Mary loved children and stood godmother to a great many, often those of her servants and quite humble people. She must have profoundly regretted that she was not a mother herself. An unmarried woman was an anomaly, but, as ever, she was powerless to change her fate. Remembering Vives’ instruction that ‘it is not comely for a mayde to desire marriage and moche lesse to shew herselfe to longe therefor’ she must wait for her father to choose a husband for her.

The English candidate for her hand, the one her mother had favoured, Reginald Pole, son of Mary’s old governess the Countess of Salisbury, was in exile. He had publicly criticized Henry and allowed himself to be caught up in a papal scheme for an invasion of England, involving Henry’s overthrow and Pole’s marriage to Mary. Henry, whose cruelty remained undiminished, decided to eliminate the last tiresome remnants of the House of York, whose royal blood, mad-cap schemes and reactionary politics posed a threat to his young heir, Edward. Pole’s elder brother, together with a Courtenay and a Neville, were executed, while his sixty-nine-year-old mother, who had been a second mother to Mary, was hacked to death in a botched execution.

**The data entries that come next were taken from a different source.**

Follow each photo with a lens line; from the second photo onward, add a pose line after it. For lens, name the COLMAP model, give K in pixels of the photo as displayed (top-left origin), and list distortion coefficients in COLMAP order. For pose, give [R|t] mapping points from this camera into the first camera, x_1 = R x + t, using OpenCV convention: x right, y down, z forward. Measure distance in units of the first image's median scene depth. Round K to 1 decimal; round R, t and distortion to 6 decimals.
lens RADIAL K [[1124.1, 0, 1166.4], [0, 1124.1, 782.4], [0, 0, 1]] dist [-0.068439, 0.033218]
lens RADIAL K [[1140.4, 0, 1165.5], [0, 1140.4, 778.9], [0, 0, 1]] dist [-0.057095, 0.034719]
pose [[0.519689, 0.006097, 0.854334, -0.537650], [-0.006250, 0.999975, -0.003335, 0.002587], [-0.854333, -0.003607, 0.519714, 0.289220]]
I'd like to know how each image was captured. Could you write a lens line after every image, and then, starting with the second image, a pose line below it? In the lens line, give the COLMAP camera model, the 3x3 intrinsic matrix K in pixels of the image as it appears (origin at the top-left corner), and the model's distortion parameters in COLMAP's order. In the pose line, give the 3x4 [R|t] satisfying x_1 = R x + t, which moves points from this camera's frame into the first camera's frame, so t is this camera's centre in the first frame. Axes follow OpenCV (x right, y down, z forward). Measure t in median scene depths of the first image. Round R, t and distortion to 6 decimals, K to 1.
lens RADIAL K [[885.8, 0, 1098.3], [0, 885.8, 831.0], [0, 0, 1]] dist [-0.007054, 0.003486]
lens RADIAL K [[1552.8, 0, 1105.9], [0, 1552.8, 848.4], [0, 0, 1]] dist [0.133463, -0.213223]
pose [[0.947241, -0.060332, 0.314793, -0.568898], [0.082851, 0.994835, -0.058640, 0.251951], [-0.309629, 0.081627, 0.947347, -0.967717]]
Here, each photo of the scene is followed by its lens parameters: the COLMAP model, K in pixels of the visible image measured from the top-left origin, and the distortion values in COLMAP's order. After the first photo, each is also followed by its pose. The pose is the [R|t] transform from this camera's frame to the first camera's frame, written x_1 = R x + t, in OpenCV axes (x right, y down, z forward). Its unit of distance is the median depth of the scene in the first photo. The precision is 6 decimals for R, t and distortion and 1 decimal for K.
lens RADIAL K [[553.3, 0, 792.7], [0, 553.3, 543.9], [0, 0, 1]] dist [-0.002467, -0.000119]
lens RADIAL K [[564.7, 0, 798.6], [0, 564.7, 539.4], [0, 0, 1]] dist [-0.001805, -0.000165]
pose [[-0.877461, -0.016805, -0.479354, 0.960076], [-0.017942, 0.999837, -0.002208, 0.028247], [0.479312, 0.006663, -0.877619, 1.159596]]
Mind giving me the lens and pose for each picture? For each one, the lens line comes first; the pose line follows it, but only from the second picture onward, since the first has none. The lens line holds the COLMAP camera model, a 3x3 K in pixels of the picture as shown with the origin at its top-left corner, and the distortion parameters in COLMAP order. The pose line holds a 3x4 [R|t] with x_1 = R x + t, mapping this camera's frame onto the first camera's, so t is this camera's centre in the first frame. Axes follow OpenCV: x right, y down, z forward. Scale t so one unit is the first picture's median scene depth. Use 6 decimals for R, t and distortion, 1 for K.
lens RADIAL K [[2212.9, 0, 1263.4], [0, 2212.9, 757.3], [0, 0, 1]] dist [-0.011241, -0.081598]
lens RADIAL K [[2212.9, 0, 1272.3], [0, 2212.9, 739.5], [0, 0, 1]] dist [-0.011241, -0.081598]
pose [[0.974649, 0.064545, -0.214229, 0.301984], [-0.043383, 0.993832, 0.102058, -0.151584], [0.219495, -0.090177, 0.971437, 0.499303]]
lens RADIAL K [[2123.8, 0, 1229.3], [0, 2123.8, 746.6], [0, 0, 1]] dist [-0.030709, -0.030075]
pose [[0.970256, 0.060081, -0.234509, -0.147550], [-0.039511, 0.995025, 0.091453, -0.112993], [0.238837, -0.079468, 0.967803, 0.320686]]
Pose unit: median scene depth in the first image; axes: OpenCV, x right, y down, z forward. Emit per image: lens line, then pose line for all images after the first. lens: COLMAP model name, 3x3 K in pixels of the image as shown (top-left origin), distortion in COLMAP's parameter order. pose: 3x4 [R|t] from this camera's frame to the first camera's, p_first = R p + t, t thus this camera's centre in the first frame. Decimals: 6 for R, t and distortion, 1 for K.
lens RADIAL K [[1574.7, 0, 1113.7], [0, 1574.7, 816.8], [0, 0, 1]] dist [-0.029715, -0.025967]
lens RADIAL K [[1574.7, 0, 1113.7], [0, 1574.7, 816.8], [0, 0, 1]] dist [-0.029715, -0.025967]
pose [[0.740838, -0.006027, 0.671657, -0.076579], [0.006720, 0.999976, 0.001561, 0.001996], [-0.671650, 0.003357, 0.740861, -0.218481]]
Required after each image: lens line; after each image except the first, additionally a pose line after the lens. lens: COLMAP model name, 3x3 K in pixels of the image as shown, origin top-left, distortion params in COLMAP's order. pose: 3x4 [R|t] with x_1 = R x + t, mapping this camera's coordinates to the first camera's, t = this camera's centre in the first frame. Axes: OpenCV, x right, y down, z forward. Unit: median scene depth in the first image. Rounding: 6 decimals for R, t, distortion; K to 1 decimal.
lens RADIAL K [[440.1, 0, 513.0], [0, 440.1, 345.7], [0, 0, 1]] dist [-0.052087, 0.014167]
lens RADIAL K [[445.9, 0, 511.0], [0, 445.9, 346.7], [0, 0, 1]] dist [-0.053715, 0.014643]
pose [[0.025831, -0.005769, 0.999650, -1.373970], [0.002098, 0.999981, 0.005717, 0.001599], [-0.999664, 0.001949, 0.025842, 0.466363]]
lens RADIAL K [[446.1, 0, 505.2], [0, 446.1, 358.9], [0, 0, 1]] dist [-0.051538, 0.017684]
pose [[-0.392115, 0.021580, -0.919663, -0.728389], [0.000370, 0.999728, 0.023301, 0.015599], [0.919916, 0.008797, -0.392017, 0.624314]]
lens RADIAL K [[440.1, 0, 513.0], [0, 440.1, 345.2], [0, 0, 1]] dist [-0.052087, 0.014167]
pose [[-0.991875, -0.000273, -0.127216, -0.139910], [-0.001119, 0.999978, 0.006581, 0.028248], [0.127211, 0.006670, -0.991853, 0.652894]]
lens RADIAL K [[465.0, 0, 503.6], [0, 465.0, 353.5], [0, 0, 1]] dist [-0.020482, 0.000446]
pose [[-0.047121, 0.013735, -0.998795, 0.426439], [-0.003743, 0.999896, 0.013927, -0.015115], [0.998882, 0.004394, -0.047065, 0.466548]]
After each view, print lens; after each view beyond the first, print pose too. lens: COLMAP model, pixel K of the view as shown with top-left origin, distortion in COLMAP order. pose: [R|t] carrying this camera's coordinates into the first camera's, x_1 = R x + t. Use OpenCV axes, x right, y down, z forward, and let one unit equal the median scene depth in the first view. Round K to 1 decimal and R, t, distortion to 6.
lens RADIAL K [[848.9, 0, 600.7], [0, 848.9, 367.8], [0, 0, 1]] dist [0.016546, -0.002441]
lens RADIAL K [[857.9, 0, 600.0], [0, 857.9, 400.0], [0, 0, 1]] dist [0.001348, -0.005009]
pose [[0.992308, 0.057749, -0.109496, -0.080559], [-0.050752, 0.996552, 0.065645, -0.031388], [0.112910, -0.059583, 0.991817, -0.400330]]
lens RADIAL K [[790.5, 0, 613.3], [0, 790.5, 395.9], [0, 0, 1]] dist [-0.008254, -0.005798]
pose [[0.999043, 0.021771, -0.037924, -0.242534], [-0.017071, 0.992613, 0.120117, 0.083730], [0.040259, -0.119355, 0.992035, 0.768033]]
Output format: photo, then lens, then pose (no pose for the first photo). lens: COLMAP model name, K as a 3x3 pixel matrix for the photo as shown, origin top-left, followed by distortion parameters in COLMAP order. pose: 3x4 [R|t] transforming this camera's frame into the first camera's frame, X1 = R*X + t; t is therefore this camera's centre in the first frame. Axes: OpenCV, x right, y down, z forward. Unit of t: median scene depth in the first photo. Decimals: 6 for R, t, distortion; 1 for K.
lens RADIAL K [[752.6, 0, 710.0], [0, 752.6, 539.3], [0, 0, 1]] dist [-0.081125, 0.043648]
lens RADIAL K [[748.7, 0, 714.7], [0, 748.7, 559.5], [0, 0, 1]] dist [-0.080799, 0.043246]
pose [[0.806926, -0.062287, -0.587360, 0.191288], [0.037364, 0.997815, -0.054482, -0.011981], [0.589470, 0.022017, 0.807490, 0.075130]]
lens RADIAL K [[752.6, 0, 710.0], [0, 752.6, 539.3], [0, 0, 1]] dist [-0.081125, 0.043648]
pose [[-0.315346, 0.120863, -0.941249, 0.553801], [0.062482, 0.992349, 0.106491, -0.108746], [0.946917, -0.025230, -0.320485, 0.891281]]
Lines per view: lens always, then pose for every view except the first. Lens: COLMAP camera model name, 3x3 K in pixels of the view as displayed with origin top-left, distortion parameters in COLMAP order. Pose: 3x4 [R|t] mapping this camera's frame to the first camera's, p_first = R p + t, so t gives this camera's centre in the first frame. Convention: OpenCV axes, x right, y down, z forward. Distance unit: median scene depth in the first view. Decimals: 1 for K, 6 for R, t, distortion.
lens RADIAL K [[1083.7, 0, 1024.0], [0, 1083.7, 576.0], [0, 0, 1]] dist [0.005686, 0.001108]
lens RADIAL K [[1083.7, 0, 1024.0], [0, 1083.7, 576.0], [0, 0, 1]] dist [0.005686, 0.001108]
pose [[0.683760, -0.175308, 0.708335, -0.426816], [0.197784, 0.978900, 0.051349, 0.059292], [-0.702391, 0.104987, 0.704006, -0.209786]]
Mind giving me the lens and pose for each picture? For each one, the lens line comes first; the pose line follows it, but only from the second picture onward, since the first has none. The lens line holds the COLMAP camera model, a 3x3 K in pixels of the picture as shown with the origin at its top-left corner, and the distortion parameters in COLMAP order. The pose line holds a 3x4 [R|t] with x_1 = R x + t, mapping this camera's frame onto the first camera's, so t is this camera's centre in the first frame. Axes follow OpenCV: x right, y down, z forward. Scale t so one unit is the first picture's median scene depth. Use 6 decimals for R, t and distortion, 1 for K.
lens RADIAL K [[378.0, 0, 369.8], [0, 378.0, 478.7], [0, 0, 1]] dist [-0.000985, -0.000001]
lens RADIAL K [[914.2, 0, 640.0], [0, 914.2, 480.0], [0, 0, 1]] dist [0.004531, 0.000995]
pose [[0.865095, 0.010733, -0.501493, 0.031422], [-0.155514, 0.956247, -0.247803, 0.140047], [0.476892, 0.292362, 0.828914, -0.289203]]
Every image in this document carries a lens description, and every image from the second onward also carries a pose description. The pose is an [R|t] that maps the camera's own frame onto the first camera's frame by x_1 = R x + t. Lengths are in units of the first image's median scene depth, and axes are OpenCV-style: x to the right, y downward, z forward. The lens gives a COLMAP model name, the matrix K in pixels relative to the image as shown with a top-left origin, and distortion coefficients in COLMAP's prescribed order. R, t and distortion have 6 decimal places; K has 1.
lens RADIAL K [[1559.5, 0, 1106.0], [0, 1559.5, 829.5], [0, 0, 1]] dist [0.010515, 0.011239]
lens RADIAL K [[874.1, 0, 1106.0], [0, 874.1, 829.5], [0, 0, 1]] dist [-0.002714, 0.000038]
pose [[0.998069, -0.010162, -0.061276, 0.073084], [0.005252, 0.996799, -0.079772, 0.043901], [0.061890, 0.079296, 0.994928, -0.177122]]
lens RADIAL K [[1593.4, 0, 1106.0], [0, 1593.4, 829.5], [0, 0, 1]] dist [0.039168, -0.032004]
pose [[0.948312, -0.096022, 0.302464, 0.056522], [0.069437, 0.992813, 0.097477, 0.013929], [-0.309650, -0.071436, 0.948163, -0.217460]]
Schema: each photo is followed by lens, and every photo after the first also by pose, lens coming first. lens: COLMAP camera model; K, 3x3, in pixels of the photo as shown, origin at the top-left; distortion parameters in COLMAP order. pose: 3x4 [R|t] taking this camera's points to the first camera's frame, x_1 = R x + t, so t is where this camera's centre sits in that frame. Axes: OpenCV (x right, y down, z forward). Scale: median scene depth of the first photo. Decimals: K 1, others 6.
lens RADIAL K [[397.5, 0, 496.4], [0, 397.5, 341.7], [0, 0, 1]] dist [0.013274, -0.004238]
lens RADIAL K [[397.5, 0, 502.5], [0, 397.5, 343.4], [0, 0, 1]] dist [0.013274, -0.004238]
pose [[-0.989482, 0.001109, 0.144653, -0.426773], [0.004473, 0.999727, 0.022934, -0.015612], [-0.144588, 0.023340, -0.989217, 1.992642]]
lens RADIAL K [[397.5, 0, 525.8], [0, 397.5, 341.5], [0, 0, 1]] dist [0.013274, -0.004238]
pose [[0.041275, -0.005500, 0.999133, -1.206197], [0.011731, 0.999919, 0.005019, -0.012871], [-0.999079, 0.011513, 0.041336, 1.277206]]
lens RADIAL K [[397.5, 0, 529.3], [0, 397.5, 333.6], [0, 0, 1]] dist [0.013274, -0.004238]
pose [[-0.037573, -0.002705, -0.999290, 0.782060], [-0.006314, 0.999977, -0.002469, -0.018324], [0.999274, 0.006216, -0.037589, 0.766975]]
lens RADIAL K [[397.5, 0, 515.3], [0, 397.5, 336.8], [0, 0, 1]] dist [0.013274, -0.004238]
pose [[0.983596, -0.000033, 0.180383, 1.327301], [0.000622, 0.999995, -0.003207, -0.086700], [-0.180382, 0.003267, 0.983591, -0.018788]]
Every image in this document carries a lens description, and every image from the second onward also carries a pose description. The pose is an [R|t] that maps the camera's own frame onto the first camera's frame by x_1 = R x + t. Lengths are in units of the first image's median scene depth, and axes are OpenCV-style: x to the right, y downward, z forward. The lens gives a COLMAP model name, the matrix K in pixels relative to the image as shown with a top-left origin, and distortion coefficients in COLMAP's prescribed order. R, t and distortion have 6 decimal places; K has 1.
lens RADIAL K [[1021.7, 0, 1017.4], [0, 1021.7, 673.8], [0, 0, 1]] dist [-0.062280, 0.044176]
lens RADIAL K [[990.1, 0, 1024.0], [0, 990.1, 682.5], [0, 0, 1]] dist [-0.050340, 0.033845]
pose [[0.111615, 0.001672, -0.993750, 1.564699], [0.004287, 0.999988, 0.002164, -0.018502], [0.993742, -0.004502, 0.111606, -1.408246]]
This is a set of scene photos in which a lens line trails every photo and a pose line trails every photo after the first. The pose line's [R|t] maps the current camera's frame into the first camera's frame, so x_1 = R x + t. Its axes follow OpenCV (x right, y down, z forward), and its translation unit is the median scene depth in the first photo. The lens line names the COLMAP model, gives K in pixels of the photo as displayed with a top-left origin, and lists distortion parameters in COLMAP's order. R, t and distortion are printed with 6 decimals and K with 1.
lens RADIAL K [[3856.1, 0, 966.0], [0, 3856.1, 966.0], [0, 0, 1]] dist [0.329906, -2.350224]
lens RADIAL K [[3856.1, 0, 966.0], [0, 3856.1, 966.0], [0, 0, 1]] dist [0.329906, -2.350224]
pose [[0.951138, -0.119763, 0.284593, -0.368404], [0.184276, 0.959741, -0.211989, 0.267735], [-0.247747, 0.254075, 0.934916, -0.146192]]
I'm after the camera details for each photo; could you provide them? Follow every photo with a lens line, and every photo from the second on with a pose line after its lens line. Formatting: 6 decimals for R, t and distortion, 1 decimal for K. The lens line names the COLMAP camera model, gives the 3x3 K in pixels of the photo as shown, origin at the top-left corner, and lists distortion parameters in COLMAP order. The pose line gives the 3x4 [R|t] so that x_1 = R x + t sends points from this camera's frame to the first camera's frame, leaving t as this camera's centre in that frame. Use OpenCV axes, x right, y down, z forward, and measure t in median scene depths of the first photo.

As far as Catholic Europe was concerned, Mary was Henry’s rightful, legitimate heir. Edward, born of a marriage that had taken place while England was in schism, was not considered the legal heir by Catholic purists, but Mary did not agree with this. She loved her little brother and saw no reason why he should not succeed their father. Henry had indeed restored her to her place in the succession, after Edward and before Elizabeth, but, never one to admit a wrong, he did not go so far as to reverse the bastard status of either of his daughters.

He was still using the adult Mary in the diplomatic marriage game, just as he had when she was a small child, first pretending to consider the Emperor’s proposal of Dom Luiz, younger brother of the King of Portugal, then veering off towards a French alliance. Only one man, Duke Philip of Bavaria, a Lutheran, came to woo Mary in person, asking Henry for her hand in marriage and offering to do military service for him. The courtship came to nothing.

As Mary ruefully admitted to one of her chamber women, the marriage negotiations for this husband or that would continue, but ‘nothing would be got from them but fine words, for she would be, while her father lived, only Lady Mary, the unhappiest lady in Christendom’.

Realizing that the world would be a difficult place for his daughters when he was dead, Henry made generous provision for them in his will. When he died in January 1547, Mary discovered that she was a great landed magnate in her own right. Probably considering herself too old at thirty-one for marriage, she no doubt looked forward to a future spent in peace and relative obscurity. In this modest hope she was to be both disappointed and confounded.